Dr R David Muir, the Evangelical Alliance’s Public Policy Director, added: “Gordon Brown has said the values he grew up with will guide him in his leadership – including honesty, family and respect for others.
“I hope these values will be evident through the policies he adopts."
“I also hope that his leadership and advocacy of a ‘new politics’ of openness and inclusion will encourage greater participation in civil society and remove some of the cynicism about politics in our country.”
The EA, along with Christian Today, are members of anti-poverty coalition ‘Micah Challenge’, which earlier this week urged Britain’s new Prime Minister to take a powerful stand to stamp out global poverty.
Andy Clasper, Micah Challenge Executive Director, said: “Gordon Brown has a great track record for getting the British Government and the international community to honour the promises they have made to the world’s poorest people.

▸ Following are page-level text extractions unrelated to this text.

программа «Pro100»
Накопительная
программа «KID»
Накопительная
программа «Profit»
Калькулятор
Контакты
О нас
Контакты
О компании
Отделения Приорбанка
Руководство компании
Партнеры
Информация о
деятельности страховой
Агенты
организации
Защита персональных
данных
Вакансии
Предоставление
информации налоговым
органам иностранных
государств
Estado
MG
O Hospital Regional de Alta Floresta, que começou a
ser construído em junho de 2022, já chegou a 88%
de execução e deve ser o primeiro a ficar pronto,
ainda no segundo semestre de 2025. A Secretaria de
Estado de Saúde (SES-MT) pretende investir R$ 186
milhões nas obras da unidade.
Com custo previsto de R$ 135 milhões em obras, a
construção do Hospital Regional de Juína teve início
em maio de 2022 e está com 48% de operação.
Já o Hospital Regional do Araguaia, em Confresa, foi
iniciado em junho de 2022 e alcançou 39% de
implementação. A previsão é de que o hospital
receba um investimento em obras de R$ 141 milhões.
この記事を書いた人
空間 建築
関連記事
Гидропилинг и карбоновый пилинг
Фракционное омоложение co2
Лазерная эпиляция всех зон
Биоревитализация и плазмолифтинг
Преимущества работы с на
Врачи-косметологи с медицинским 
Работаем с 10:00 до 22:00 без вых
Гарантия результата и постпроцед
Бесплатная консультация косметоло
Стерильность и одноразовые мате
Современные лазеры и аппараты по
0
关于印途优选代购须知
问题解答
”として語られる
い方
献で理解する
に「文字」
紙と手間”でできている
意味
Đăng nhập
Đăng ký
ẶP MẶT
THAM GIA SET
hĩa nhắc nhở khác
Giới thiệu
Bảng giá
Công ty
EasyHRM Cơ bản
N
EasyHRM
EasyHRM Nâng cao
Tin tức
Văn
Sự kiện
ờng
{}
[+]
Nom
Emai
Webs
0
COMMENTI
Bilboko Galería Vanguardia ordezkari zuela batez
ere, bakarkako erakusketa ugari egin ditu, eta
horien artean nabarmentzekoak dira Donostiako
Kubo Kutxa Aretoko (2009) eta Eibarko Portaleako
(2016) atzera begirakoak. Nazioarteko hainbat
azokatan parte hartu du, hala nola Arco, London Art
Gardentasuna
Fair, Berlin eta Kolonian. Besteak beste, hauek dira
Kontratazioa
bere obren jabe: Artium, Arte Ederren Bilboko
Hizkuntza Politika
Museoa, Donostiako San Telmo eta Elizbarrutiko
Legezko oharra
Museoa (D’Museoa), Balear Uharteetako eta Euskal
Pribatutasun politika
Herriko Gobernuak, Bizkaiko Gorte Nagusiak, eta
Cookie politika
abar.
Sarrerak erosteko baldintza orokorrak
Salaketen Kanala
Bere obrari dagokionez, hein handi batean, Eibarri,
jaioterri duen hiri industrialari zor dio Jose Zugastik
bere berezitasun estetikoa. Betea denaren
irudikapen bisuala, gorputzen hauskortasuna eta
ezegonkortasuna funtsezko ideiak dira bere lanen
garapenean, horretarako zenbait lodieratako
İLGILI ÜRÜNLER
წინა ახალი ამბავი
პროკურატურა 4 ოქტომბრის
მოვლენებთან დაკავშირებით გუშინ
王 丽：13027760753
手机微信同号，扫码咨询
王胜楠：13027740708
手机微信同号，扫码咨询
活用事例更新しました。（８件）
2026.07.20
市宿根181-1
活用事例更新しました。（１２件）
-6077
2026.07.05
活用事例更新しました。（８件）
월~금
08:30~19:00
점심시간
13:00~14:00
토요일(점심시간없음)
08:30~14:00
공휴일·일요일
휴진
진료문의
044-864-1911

“Now Micah Challenge is challenging him to keep up the good work and make a positive difference to the world’s poor during his time as Prime Minister.”
The Evangelical Alliance has also praised Brown’s previous commitment to overseas development and poverty reduction in Africa, but is calling on him to use his influence to goad other world leaders to deliver the Millennium Development Goals, which are far from being met.
Dr Muir welcomed the Government’s commitment to prioritising human rights, and Mr Brown’s personal promise that his party will govern “for all the people of our country”.
But he appealed to Mr Brown that in keeping this promise, he makes sure freedom of conscience is not treated as a lesser right than others, or that religious belief is not forced to become privatised.
He added that he believes moral issues such as abortion and human-animal hybrid technology will continue to present a challenge during Mr Brown’s premiership, and asked the new leader not to marginalise the important ethical implications of expected new developments in these areas.
“We also encourage him to steer clear of knee-jerk social and criminal policies, but to champion respect, tolerance, marriage and family,” he said.
“He needs to deal with the causes of crime rather than the symptoms, identifying practical and effective early intervention strategies.
“I commend Mr Brown’s commitment to family as foundational to a cohesive society, and challenge him to effectively support the family, providing better incentives for married couples and families and a better level of education to improving the life choices and chances of all young people.”
The Evangelical Alliance has also urged its member churches to continue to pray for Mr Brown and his Government, as they make vital and difficult decisions for the future of the country.